→ Entries supplied:
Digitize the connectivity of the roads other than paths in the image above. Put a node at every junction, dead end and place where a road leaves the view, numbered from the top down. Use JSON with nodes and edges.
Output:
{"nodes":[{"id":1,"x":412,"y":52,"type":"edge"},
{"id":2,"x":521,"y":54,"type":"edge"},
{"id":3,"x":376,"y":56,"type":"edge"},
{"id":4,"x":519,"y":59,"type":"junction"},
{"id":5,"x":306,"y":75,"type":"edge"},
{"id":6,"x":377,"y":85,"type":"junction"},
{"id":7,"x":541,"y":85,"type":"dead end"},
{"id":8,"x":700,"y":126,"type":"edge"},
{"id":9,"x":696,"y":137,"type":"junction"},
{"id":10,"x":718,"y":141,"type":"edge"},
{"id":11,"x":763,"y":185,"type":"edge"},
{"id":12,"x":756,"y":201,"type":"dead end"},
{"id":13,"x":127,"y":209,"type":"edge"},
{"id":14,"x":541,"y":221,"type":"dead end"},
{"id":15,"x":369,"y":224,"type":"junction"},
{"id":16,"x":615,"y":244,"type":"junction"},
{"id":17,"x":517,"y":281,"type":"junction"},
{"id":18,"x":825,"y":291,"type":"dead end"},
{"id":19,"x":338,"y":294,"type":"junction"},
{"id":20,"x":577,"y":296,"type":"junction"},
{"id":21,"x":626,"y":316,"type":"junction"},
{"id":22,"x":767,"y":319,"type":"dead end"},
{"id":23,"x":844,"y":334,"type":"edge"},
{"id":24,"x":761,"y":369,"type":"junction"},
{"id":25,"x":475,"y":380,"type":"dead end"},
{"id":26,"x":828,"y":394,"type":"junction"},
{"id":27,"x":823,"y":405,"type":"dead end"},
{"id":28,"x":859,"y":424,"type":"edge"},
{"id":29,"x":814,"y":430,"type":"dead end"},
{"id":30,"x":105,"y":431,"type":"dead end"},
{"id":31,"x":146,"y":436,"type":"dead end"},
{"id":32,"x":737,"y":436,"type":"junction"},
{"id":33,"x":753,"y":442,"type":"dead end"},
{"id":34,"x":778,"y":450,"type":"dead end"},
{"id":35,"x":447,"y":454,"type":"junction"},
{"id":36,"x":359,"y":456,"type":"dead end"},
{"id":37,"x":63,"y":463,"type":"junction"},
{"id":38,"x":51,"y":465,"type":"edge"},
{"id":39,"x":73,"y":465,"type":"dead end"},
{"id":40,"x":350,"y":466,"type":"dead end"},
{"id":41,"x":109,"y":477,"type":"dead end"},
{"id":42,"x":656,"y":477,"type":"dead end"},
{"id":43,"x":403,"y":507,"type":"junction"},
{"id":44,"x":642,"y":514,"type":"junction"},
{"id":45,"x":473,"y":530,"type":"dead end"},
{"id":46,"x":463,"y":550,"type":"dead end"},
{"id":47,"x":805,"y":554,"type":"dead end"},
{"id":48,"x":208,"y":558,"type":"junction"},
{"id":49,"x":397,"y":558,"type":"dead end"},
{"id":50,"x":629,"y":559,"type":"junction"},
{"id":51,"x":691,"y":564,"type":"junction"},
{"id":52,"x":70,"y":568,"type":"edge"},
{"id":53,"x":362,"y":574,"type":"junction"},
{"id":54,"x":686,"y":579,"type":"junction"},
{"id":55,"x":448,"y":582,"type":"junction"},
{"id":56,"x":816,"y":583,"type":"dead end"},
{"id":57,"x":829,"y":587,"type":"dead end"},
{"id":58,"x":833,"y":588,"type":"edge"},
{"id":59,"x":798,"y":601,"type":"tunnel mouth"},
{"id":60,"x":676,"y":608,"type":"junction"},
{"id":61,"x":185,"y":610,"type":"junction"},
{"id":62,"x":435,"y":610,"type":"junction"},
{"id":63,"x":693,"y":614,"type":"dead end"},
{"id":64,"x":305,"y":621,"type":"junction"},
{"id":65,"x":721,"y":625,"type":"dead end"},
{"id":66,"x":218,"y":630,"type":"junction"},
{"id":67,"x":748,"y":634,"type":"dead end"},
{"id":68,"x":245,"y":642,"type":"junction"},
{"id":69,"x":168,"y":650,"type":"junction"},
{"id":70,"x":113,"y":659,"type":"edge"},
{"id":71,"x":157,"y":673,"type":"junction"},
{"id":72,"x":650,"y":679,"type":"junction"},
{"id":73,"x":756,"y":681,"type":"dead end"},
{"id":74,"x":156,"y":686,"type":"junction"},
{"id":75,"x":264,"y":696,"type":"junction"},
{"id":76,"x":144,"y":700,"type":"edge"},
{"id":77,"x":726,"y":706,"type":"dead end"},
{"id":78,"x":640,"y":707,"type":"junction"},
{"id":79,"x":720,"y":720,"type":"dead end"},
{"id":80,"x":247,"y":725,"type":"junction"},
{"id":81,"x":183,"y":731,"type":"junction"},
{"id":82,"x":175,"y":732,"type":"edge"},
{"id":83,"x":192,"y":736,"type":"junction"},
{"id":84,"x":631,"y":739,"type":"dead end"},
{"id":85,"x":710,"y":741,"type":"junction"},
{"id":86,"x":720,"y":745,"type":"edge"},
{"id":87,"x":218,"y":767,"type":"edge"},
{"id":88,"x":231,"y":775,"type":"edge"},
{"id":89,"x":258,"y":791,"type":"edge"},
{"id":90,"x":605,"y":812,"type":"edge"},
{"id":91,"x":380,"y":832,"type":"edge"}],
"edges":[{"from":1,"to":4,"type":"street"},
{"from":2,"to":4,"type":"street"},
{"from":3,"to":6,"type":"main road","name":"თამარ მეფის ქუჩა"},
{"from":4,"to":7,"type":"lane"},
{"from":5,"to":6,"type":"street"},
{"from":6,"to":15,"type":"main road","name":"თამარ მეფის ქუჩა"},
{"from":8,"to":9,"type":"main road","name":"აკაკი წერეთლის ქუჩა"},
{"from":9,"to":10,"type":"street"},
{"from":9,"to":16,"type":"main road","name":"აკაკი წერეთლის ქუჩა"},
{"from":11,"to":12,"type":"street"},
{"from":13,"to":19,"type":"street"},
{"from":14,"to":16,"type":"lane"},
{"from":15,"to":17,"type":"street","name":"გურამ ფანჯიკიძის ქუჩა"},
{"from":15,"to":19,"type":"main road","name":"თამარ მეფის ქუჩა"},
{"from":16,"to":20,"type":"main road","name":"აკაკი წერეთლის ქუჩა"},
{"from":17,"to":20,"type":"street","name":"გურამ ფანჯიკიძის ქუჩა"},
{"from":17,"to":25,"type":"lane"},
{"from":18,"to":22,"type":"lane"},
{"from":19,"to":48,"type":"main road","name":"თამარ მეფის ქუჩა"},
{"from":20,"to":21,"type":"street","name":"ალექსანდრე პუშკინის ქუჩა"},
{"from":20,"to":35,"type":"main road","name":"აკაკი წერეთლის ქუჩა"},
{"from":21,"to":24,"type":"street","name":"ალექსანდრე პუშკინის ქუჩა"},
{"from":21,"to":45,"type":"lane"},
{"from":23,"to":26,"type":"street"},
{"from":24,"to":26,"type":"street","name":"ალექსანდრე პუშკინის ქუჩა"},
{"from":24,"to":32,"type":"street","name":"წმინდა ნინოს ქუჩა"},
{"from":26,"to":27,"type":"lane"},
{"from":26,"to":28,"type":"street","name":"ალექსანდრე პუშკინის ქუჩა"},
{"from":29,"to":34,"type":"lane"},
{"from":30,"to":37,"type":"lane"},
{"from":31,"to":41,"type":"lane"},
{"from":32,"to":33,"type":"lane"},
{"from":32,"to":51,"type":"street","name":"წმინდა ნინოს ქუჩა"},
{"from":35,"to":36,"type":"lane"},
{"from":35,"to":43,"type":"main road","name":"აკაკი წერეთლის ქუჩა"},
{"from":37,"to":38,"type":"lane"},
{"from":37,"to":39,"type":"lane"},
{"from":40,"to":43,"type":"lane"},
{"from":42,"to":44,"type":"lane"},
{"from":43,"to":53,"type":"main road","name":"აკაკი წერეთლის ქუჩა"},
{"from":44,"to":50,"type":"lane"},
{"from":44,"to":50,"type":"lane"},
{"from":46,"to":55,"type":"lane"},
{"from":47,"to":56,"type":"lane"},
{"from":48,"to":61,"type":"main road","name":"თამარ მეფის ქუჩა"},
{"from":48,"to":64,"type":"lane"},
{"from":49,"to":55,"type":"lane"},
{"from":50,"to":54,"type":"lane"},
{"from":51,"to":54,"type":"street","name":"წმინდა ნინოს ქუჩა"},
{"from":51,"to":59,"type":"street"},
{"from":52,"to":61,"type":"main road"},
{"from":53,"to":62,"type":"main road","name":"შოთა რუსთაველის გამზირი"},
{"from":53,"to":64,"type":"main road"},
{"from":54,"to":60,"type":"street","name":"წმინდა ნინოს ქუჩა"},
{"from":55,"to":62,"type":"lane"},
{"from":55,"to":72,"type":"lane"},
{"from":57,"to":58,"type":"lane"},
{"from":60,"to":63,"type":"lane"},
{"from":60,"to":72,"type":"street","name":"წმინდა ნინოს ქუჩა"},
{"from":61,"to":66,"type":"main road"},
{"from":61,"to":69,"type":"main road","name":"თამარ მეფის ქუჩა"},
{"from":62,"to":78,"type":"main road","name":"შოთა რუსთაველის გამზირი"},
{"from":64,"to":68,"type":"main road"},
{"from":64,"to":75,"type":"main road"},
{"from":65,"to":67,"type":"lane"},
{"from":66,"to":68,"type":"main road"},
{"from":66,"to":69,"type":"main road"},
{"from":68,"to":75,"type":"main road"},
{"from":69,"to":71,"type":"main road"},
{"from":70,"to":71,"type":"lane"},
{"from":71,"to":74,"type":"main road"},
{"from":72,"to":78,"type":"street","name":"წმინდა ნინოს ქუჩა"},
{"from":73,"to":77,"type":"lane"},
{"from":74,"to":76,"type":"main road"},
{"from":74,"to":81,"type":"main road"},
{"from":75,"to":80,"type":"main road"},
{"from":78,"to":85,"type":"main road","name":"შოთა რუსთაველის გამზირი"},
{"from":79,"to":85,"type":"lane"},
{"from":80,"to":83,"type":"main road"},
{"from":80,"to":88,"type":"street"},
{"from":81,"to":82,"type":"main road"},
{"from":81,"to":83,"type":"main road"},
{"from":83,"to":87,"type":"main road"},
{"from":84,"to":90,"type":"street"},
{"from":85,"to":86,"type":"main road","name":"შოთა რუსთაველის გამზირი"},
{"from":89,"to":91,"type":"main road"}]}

→ Action item: Figure out how many lines of the material above hold the word "edges", and answer with that number only.

→ Answer for the task: 2